Initiated in 2006, the forum will focus on small and medium-sized companies, youth and ordinary people.

After the forum, Chu will visit Beijing to meet Xi Jinping, General Secretary of the Communist Party of China (CPC) on CPC-KMT exchanges and relations across the Taiwan Strait.

When the KMT forces led by Chiang Kai-shek fled to Taiwan in 1949 after defeat in a civil war, relations between the mainland and Taiwan stalled.

In 2005, Hu Jintao, then general secretary of the CPC Central Committee, met with then KMT chairman Lien Chan in Beijing, the first time in six decades top leaders of the parties had met.

After that meeting, a communique described the two parties' "shared vision for the peaceful development of cross-Strait relation".

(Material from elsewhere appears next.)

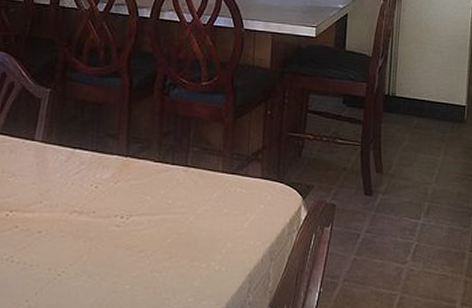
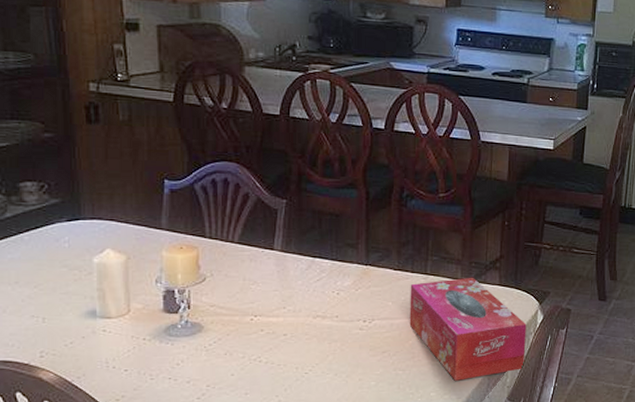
tissue box: none [168,169,290,285] -> present [409,277,527,381]

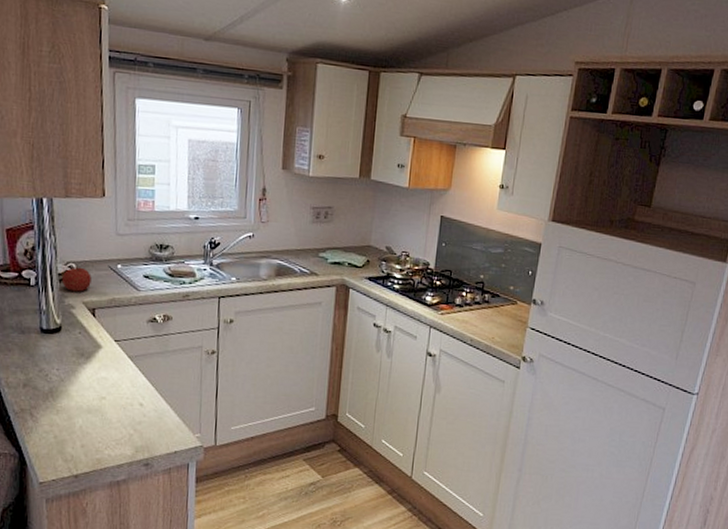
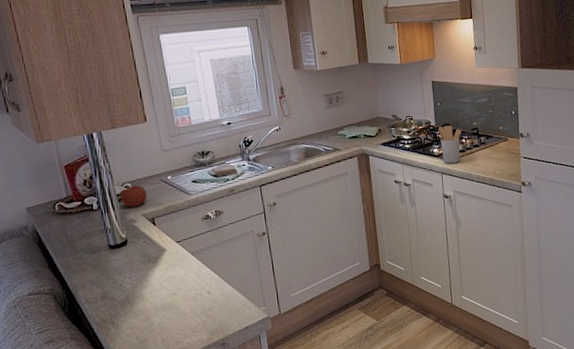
utensil holder: none [435,271,464,318] -> present [438,125,462,164]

Since then KMT chairman Ma Ying-jeou won the island's leadership election in 2008, cross-Strait communication has picked up remarkably, with direct air, sea and postal services and reduced tariffs.

For the last ten years, relations have achieved breakthroughs by adhering to the common political commitments of the 1992 consensus and opposing "Taiwan independence."

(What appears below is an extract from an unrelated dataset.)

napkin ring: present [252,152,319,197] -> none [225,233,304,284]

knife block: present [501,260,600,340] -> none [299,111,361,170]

With pragmatic attitude and concrete measures, people from all walks of life have benefited from peaceful development of cross-Strait relations.

Figures provided by the mainland showed that in 2014, trade between the two sides was 198 billion U.S. dollars, up 0.6 percent year on year, with imports from Taiwan worth more than 152 billion U.S. dollars. The figure was 169 billion U.S. dollars for 2012.

Standing at a new historical juncture, it is time for the CPC and KMT to work together and build momentum.

It should be remembered by both sides to keep common political commitments of upholding the 1992 Consensus and opposing to "Taiwan independence."

With pooled efforts, both sides will strive for new achivements and promote peace and prosperity across the Taiwan Strait.